**What is being asked:**
Copy word for word the line containing "framed print [243,110,265,151]" together with all lines following it to the end of the listing below, without the pictures.

---

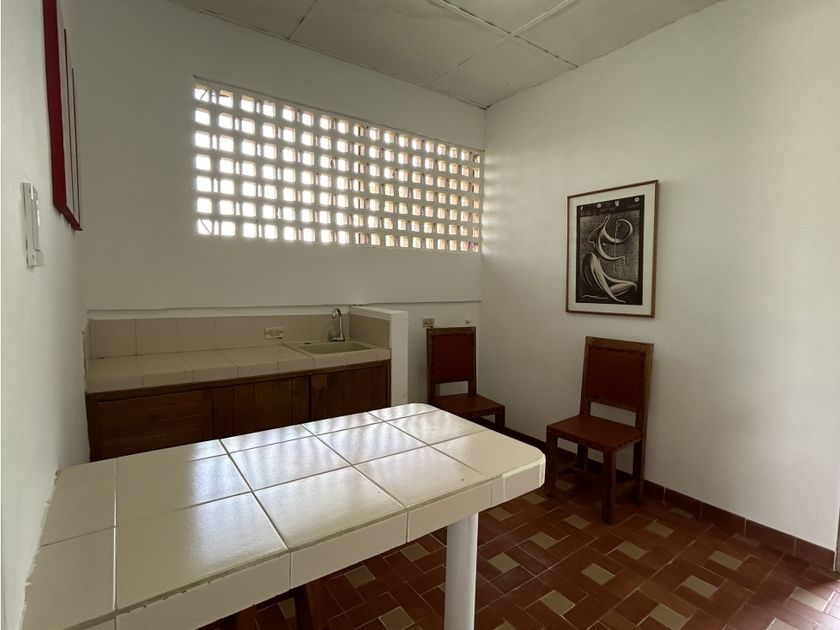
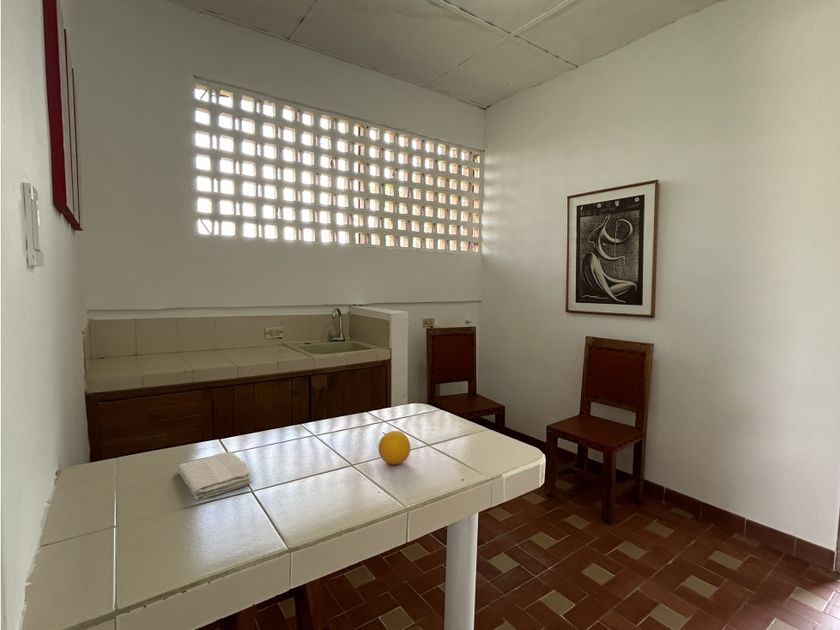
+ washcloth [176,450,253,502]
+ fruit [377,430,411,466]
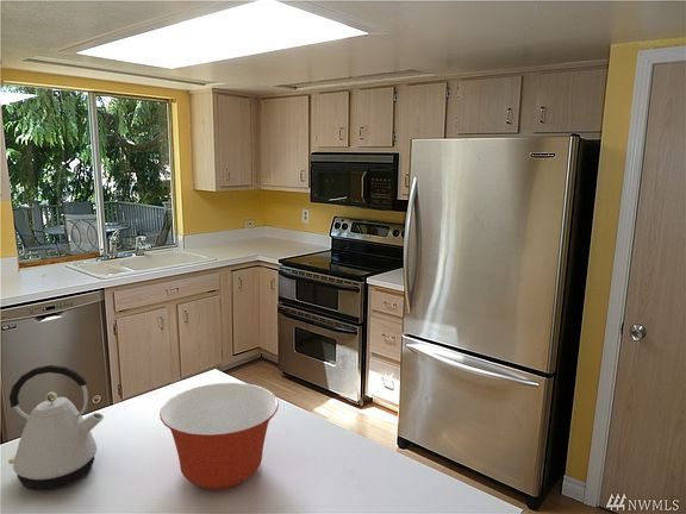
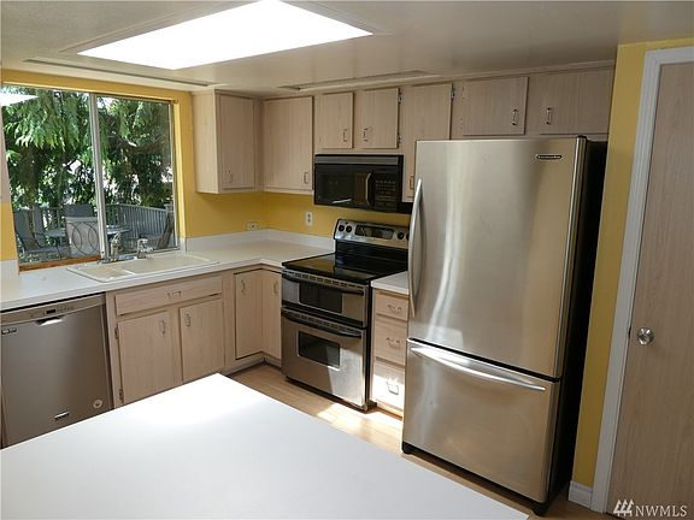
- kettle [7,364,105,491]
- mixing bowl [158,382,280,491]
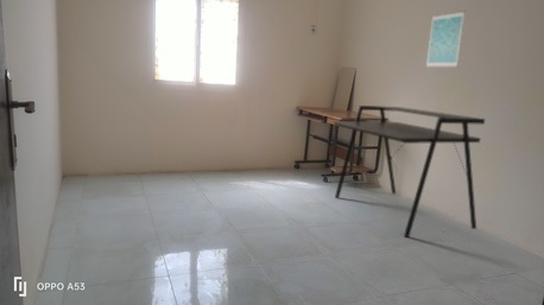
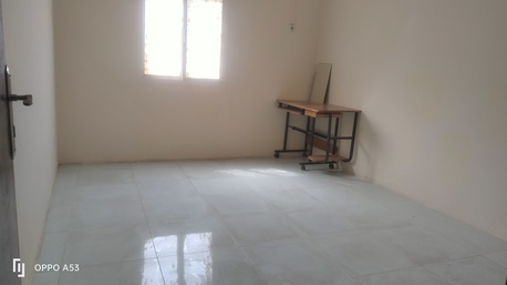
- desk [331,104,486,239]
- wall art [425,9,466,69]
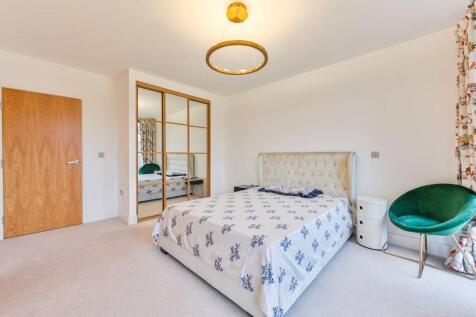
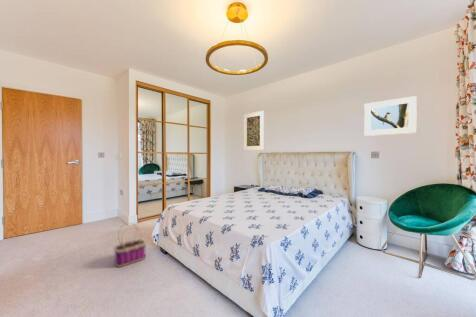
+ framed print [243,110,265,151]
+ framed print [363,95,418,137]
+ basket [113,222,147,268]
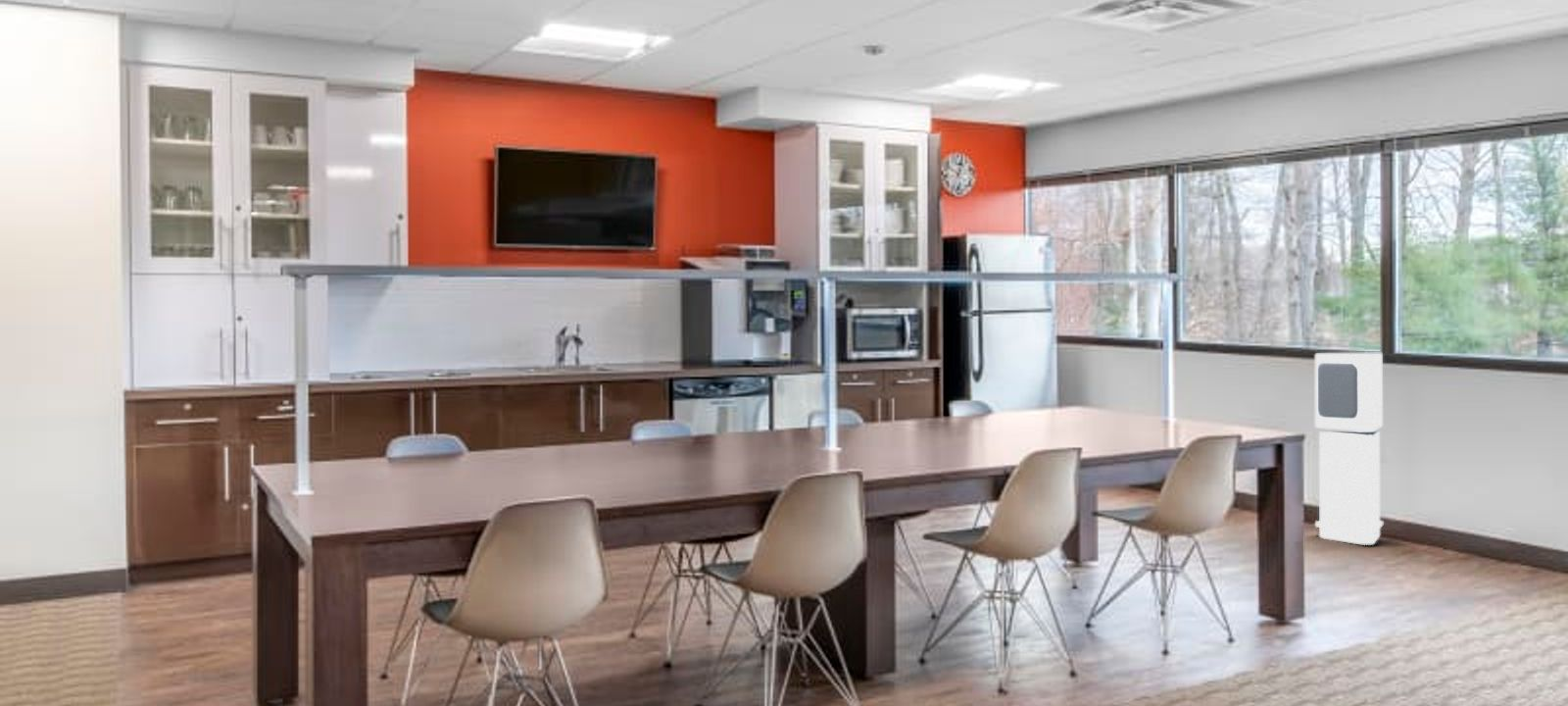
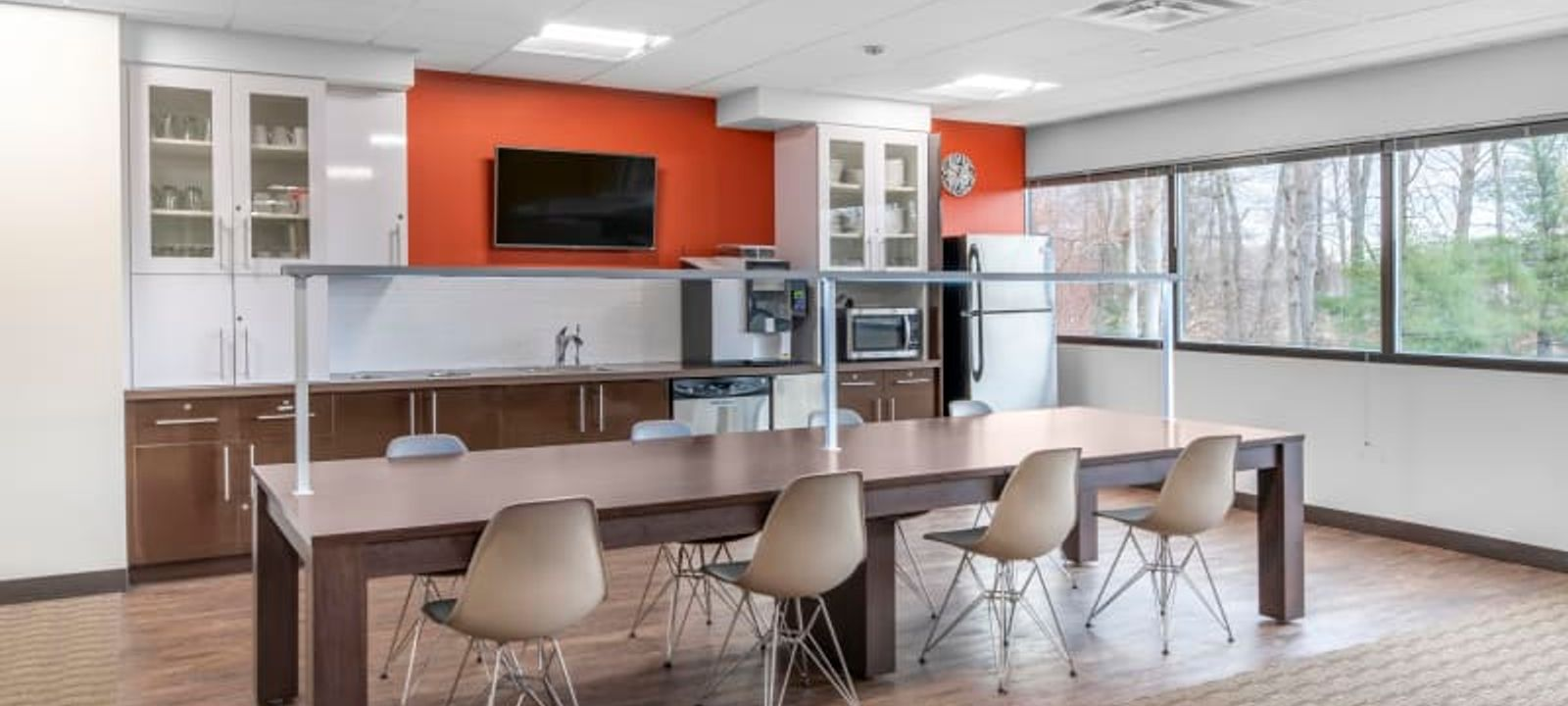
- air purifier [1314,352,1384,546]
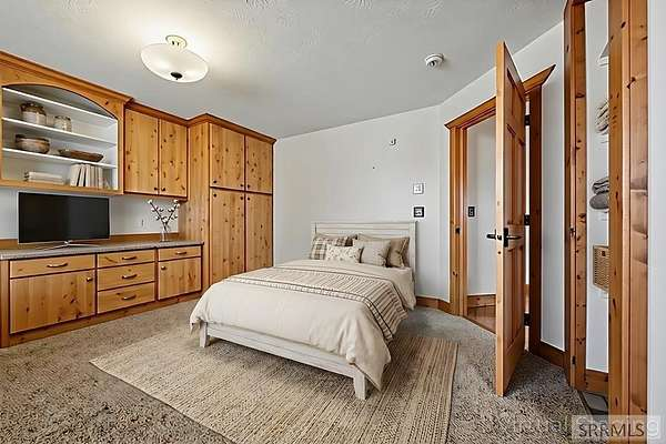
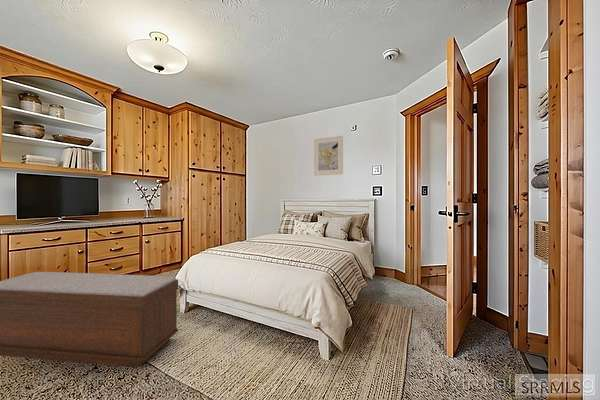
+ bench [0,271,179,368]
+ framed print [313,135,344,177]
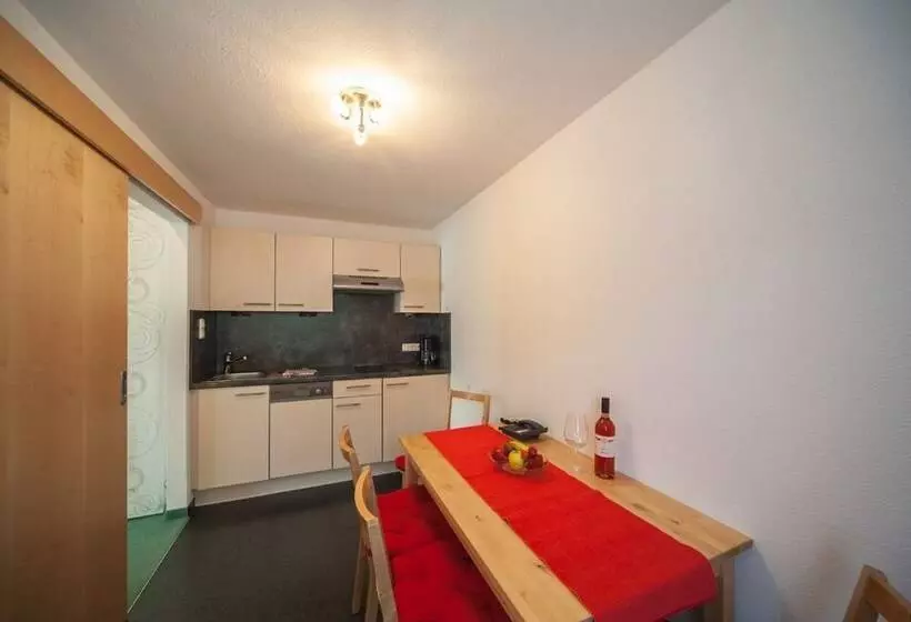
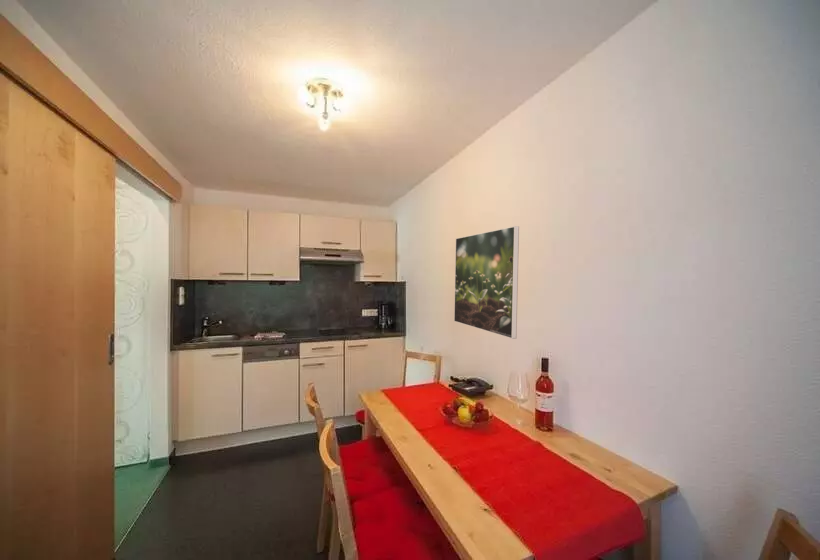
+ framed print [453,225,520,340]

---

**Expected answer:**
+ framed print [243,110,265,151]
+ framed print [363,95,418,137]
+ basket [113,222,147,268]
- air purifier [1314,352,1384,546]
+ bench [0,271,179,368]
+ framed print [313,135,344,177]
+ framed print [453,225,520,340]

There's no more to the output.